How do they learn a concept of right and wrong? Is it only that the "right"
thing gets a reward and the "wrong" thing gets a punishment? I suppose
that is how things start for all of us, but we would all hope to go beyond
this in our own lives. We all of us pick up our values from those whom
we respect. We also learn some of our values by rebelling against what
we see as the values of our parents or teachers; we attempt to develop
our own values, perhaps in opposition to the ones we are first fed. Sadly,
as middle age comes over us, most of us seem to revert to the values that
our parents first presented to us. This is part of the process of maturing, and we need to find ways, I believe, of enabling deafblind young people to go through a similar process. But it can be very difficult; what if we come to the view that the deafblind person really likes hitting people? What about the deafblind person that makes a conscious choice of doing very little all day and staying in bed, rather than joining in all the fascinating and educational activities that we think are in their best interests?
So, what are the implications for policy-makers?
First, we need to ensure that schools and centres have a system that enables staff groups to examine their own values, and to draw up a statement of the values that they wish to follow. The process itself is as important as the outcome; it should enable all staff to think about what they believe in, and find ways of applying it to the young people whit whom they are working. Not all staff will be able to agree on all things, and compromises will be necessary.
Second, the centre managers need to consider whether this statement is acceptable to them, to the funding bodies, and to the laws of the land. Some things are just not acceptable even if the staffs want it to be so. Each country has laws about acceptable behaviors, and a centre for deafblind children is not necessarily a place to fight political battles. Evan if the staff felt that the use of hallucinogenic drugs was acceptable, the manager would have to have their own view! In the end, the value statement of an organisations should originate from the staff and the clients, but take into account the views of all other players too - parents, managers and, where possible, clients.
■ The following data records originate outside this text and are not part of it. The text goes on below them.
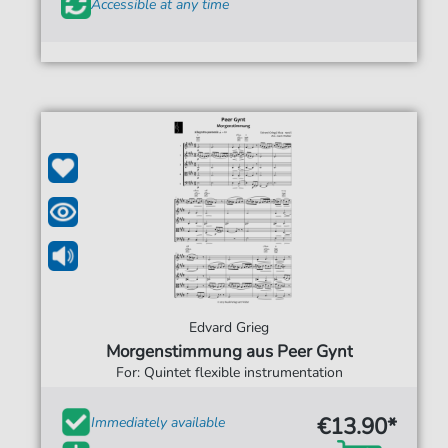
Accessible at any time
Edvard Grieg
Morgenstimmung aus Peer Gynt
For: Quintet flexible instrumentation
€13.90*
Immediately available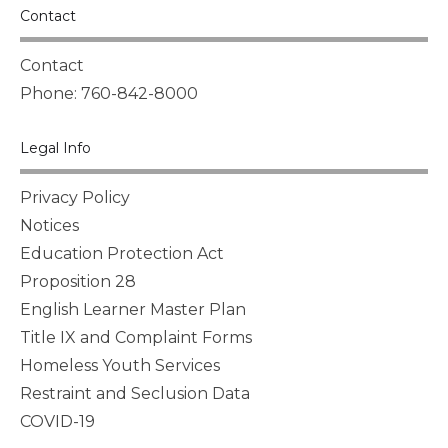
Contact
Contact
Phone: 760-842-8000
Legal Info
Privacy Policy
Notices
Education Protection Act
Proposition 28
English Learner Master Plan
Title IX and Complaint Forms
Homeless Youth Services
Restraint and Seclusion Data
COVID-19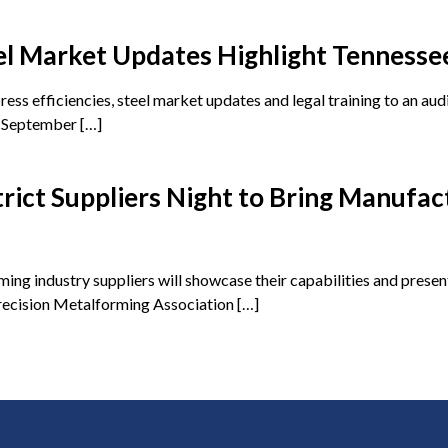
l Market Updates Highlight Tennessee
ess efficiencies, steel market updates and legal training to an au
n September […]
ict Suppliers Night to Bring Manufac
 industry suppliers will showcase their capabilities and present
Precision Metalforming Association […]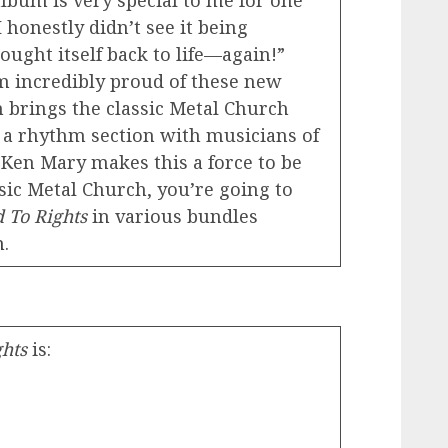
album is very special to me for one
 honestly didn’t see it being
ought itself back to life—again!”
m incredibly proud of these new
n brings the classic Metal Church
 a rhythm section with musicians of
d Ken Mary makes this a force to be
ssic Metal Church, you’re going to
 To Rights
in various bundles
h
.
ghts
is: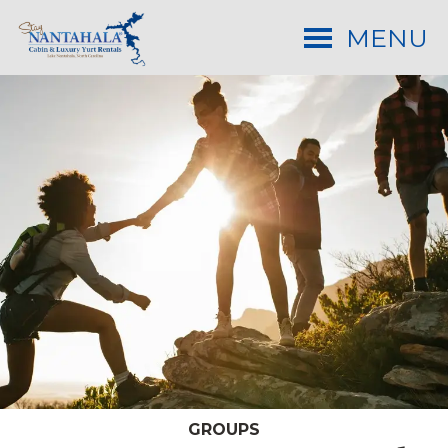
MENU
GROUPS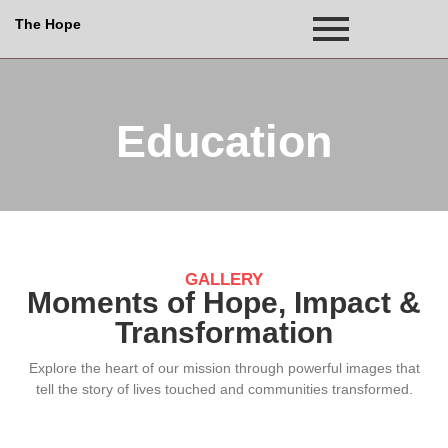
The Hope
Education
GALLERY
Moments of Hope, Impact &
Transformation
Explore the heart of our mission through powerful images that
tell the story of lives touched and communities transformed.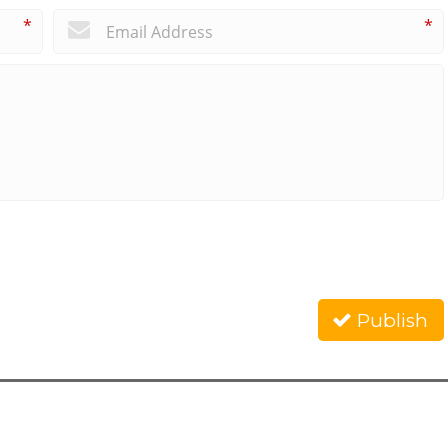
*
*
Publish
Third, centres need to have thought about what to do if a staff member finds themselves unable to follow the agreed value system. How flexible can the centre be? Is it a core value that is essential to the philosophy of the place, or is it one where a degree of variance can work out?
Intervention from Stuart: implications for staff selection
In summary, the variations between our schools and centres is what makes our field great. We have not reached that awful state where there is only one way of doing things; like one of these modern hotels which looks exactly the same in Brussels, Boston or Buenos Aires. Wherever we go the children are different, the classes are different, the teachers are different. Yet we can learn from each other - but only if we learn to look beneath the surface and see what is really happening where it counts, in our minds and our souls.